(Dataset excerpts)
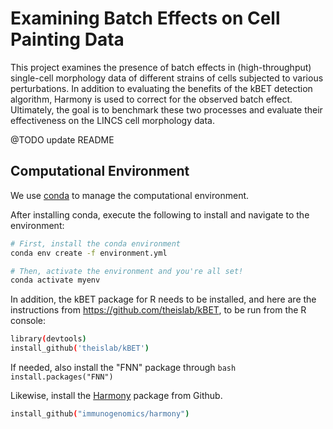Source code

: # Examining Batch Effects on Cell Painting Data

This project examines the presence of batch effects in (high-throughput) single-cell morphology data of different strains of cells subjected to various perturbations.
In addition to evaluating the benefits of the kBET detection algorithm, Harmony is used to correct for the observed batch effect. Ultimately, the goal is to benchmark these two processes and evaluate their effectiveness on the LINCS cell morphology data.

@TODO update README

## Computational Environment

We use [conda](https://docs.conda.io/en/latest/) to manage the computational environment.

After installing conda, execute the following to install and navigate to the environment:

```bash
# First, install the conda environment
conda env create -f environment.yml

# Then, activate the environment and you're all set!
conda activate myenv
```
In addition, the kBET package for R needs to be installed, and here are the instructions from https://github.com/theislab/kBET, to be run from the R console:

```bash
library(devtools)
install_github('theislab/kBET')
```
If needed, also install the "FNN" package through ```bash install.packages("FNN") ```

Likewise, install the [Harmony](https://github.com/immunogenomics/harmony) package from Github.

```bash
install_github("immunogenomics/harmony")
```
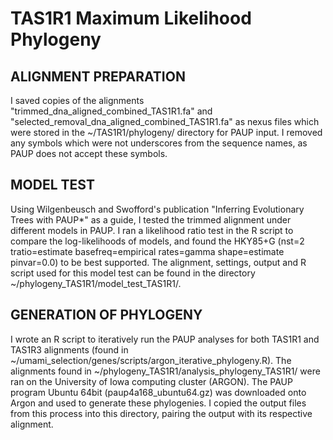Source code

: # TAS1R1 Maximum Likelihood Phylogeny 

## ALIGNMENT PREPARATION
I saved copies of the alignments "trimmed_dna_aligned_combined_TAS1R1.fa" and "selected_removal_dna_aligned_combined_TAS1R1.fa" as nexus files which were stored in the ~/TAS1R1/phylogeny/ directory for PAUP input. I removed any symbols which were not underscores from the sequence names, as PAUP does not accept these symbols. 

## MODEL TEST
Using Wilgenbeusch and Swofford's publication "Inferring Evolutionary Trees with PAUP*" as a guide, I tested the trimmed alignment under different models in PAUP. I ran a likelihood ratio test in the R script to compare the log-likelihoods of models, and found the HKY85+G (nst=2 tratio=estimate basefreq=empirical rates=gamma shape=estimate pinvar=0.0) to be best supported. The alignment, settings, output and R script used for this model test can be found in the directory ~/phylogeny_TAS1R1/model_test_TAS1R1/. 

## GENERATION OF PHYLOGENY
I wrote an R script to iteratively run the PAUP analyses for both TAS1R1 and TAS1R3 alignments (found in ~/umami_selection/genes/scripts/argon_iterative_phylogeny.R). The alignments found in ~/phylogeny_TAS1R1/analysis_phylogeny_TAS1R1/ were ran on the University of Iowa computing cluster (ARGON). The PAUP program Ubuntu 64bit (paup4a168_ubuntu64.gz) was downloaded onto Argon and used to generate these phylogenies. I copied the output files from this process into this directory, pairing the output with its respective alignment. 
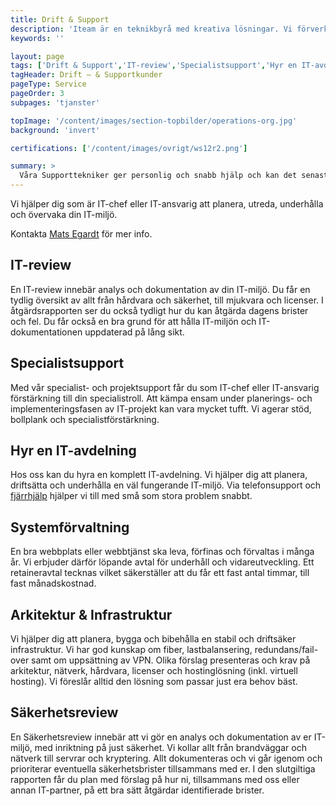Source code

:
 ```yaml
---
title: Drift & Support
description: 'Iteam är en teknikbyrå med kreativa lösningar. Vi förverkligar dina idéer.'
keywords: ''

layout: page
tags: ['Drift & Support','IT-review','Specialistsupport','Hyr en IT-avdelning','Systemförvaltning','Arkitektur & Infrastruktur','Säkerhetsreview']
tagHeader: Drift – & Supportkunder
pageType: Service
pageOrder: 3
subpages: 'tjanster'

topImage: '/content/images/section-topbilder/operations-org.jpg'
background: 'invert'

certifications: ['/content/images/ovrigt/ws12r2.png']

summary: >
  Våra Supporttekniker ger personlig och snabb hjälp och kan det senaste inom IT. Antingen guidar Supporteknikerna på telefon eller kommer på studs om det krävs.
---
```


Vi hjälper dig som är IT-chef eller IT-ansvarig att planera, utreda, underhålla och övervaka din IT-miljö.

Kontakta [Mats Egardt](/medarbetare/mats "Mats Egardt") för mer info.

## IT-review
En IT-review innebär analys och dokumentation av din IT-miljö. Du får en tydlig översikt av allt från hårdvara och säkerhet, till mjukvara och licenser. I åtgärdsrapporten ser du också tydligt hur du kan åtgärda dagens brister och fel. Du får också en bra grund för att hålla IT-miljön och IT-dokumentationen uppdaterad på lång sikt.


## Specialistsupport
Med vår specialist- och projektsupport får du som IT-chef eller IT-ansvarig förstärkning till din specialistroll. Att kämpa ensam under planerings- och implementeringsfasen av IT-projekt kan vara mycket tufft. Vi agerar stöd, bollplank och specialistförstärkning.


## Hyr en IT-avdelning
Hos oss kan du hyra en komplett IT-avdelning. Vi hjälper dig att planera, driftsätta och underhålla en väl fungerande IT-miljö. Via telefonsupport och [fjärrhjälp](/fjarrhjalp "fjärrhjälp") hjälper vi till med små som stora problem snabbt.


## Systemförvaltning
En bra webbplats eller webbtjänst ska leva, förfinas och förvaltas i många år. Vi erbjuder därför löpande avtal för underhåll och vidareutveckling. Ett retaineravtal tecknas vilket säkerställer att du får ett fast antal timmar, till fast månadskostnad.


## Arkitektur & Infrastruktur
Vi hjälper dig att planera, bygga och bibehålla en stabil och driftsäker infrastruktur. Vi har god kunskap om fiber, lastbalansering, redundans/fail-over samt om uppsättning av VPN. Olika förslag presenteras och krav på arkitektur, nätverk, hårdvara, licenser och hostinglösning (inkl. virtuell hosting). Vi föreslår alltid den lösning som passar just era behov bäst.


## Säkerhetsreview
En Säkerhetsreview innebär att vi gör en analys och dokumentation av er IT-miljö, med inriktning på just säkerhet. Vi kollar allt från brandväggar och nätverk till servrar och kryptering. Allt dokumenteras och vi går igenom och prioriterar eventuella säkerhetsbrister tillsammans med er. I den slutgiltiga rapporten får du plan med förslag på hur ni, tillsammans med oss eller annan IT-partner, på ett bra sätt åtgärdar identifierade brister.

Task item
From the data above, state how many lines hold the string "conda", and give the number without other words.

Expected answer
5